= Problem to work on =
Within the data below, find the string "diagram" and return each line where it occurs.

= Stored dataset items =
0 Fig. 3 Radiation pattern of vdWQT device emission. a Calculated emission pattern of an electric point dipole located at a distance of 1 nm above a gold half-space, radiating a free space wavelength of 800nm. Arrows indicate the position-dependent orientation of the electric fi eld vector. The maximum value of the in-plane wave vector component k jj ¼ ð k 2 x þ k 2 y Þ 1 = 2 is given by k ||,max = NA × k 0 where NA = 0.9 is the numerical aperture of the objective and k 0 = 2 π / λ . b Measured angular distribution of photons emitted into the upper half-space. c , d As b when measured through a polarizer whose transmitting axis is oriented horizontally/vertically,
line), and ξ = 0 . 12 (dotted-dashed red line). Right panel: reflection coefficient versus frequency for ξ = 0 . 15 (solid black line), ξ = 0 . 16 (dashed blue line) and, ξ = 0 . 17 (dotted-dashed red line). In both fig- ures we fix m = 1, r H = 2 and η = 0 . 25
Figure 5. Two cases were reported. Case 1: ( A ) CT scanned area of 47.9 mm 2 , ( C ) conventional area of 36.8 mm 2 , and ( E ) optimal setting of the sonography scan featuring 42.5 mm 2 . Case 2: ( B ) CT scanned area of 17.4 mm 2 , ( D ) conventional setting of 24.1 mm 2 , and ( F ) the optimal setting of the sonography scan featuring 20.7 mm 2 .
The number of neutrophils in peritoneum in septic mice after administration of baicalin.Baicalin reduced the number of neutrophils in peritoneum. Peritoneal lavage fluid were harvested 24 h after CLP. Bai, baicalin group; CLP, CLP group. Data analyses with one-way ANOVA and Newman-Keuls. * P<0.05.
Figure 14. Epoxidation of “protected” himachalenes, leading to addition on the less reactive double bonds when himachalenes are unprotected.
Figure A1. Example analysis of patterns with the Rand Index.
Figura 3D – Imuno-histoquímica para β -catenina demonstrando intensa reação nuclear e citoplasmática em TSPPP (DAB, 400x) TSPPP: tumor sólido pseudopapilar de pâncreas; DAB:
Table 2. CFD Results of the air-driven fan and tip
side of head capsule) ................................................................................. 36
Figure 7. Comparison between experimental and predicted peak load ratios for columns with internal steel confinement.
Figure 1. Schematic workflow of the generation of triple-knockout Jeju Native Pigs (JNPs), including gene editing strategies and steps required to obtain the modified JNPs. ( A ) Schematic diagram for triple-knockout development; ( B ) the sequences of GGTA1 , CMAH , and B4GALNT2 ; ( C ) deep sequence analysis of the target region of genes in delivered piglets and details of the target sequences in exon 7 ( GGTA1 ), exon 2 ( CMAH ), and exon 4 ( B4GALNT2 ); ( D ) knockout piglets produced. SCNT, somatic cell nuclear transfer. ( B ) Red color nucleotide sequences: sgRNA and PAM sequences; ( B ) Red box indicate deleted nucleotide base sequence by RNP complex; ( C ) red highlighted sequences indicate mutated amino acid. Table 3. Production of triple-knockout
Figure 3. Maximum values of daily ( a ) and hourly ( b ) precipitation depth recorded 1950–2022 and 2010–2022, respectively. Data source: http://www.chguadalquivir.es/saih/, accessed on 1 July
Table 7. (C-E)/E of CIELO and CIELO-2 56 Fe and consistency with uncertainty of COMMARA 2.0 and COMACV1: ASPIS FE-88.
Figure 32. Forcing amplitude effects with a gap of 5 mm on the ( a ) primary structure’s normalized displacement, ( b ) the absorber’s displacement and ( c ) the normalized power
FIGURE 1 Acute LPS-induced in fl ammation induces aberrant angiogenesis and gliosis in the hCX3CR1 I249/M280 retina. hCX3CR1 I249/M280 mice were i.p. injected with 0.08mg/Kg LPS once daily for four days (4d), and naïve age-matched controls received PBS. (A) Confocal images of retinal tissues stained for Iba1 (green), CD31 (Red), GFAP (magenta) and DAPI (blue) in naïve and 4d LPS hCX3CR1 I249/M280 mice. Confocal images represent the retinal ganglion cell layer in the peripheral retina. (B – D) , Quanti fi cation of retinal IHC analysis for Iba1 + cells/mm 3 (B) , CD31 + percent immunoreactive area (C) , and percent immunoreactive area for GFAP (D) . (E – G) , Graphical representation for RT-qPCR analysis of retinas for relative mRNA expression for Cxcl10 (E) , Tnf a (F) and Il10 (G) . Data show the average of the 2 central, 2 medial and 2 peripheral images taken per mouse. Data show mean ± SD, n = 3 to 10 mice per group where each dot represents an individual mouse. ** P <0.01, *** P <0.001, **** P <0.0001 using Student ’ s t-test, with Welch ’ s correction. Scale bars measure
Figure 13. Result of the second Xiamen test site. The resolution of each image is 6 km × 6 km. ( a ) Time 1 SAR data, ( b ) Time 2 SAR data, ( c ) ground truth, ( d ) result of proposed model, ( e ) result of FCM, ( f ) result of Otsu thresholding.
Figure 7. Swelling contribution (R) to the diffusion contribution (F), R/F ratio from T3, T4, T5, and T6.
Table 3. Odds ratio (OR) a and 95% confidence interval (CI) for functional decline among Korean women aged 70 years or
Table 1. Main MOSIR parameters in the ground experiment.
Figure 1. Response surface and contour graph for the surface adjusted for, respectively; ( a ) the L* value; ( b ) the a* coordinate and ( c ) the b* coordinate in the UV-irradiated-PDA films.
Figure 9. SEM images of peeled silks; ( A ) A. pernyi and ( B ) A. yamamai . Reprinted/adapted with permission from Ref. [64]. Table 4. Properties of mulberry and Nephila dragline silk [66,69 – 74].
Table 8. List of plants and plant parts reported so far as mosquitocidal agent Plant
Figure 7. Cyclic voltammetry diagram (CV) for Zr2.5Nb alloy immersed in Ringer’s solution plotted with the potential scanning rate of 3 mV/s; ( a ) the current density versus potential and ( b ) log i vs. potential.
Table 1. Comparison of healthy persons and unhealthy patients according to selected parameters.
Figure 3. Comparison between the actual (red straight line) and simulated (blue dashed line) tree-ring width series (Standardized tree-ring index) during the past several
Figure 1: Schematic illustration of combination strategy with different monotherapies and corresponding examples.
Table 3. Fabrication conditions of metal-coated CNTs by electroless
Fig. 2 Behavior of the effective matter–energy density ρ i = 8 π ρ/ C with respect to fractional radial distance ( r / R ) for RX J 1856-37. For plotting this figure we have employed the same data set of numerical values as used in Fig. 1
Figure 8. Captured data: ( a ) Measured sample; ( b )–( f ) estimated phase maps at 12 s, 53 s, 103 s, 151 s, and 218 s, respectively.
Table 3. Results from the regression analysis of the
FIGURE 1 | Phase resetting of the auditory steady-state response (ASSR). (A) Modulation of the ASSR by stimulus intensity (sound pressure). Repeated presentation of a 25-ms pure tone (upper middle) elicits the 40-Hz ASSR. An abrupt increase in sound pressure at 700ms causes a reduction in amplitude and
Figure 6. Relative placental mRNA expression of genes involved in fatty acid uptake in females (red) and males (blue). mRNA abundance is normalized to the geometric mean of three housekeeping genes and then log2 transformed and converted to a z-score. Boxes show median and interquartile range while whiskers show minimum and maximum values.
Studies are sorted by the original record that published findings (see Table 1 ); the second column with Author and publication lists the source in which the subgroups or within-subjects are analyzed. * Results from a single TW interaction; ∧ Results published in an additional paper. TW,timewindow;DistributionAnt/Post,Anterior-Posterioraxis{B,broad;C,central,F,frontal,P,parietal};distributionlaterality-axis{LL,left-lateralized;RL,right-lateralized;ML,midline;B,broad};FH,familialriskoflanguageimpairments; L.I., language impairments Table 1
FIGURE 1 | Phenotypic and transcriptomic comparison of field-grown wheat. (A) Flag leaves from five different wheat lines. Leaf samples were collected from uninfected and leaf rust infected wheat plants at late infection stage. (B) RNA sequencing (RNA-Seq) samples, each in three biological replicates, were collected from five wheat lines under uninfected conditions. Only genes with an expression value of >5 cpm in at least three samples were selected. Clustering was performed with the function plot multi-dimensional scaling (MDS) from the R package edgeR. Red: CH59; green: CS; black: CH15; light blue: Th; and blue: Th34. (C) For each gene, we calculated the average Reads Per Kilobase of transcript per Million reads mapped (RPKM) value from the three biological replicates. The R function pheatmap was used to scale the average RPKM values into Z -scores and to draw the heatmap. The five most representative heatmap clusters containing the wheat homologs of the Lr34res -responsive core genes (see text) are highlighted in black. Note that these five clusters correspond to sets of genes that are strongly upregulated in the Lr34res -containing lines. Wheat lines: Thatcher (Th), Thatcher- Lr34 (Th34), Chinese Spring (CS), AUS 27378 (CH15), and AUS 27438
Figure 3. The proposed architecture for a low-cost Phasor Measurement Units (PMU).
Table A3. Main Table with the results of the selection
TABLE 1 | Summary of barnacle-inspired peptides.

= Completed exercise =
Figure 1. Schematic workflow of the generation of triple-knockout Jeju Native Pigs (JNPs), including gene editing strategies and steps required to obtain the modified JNPs. ( A ) Schematic diagram for triple-knockout development; ( B ) the sequences of GGTA1 , CMAH , and B4GALNT2 ; ( C ) deep sequence analysis of the target region of genes in delivered piglets and details of the target sequences in exon 7 ( GGTA1 ), exon 2 ( CMAH ), and exon 4 ( B4GALNT2 ); ( D ) knockout piglets produced. SCNT, somatic cell nuclear transfer. ( B ) Red color nucleotide sequences: sgRNA and PAM sequences; ( B ) Red box indicate deleted nucleotide base sequence by RNP complex; ( C ) red highlighted sequences indicate mutated amino acid. Table 3. Production of triple-knockout
Figure 7. Cyclic voltammetry diagram (CV) for Zr2.5Nb alloy immersed in Ringer’s solution plotted with the potential scanning rate of 3 mV/s; ( a ) the current density versus potential and ( b ) log i vs. potential.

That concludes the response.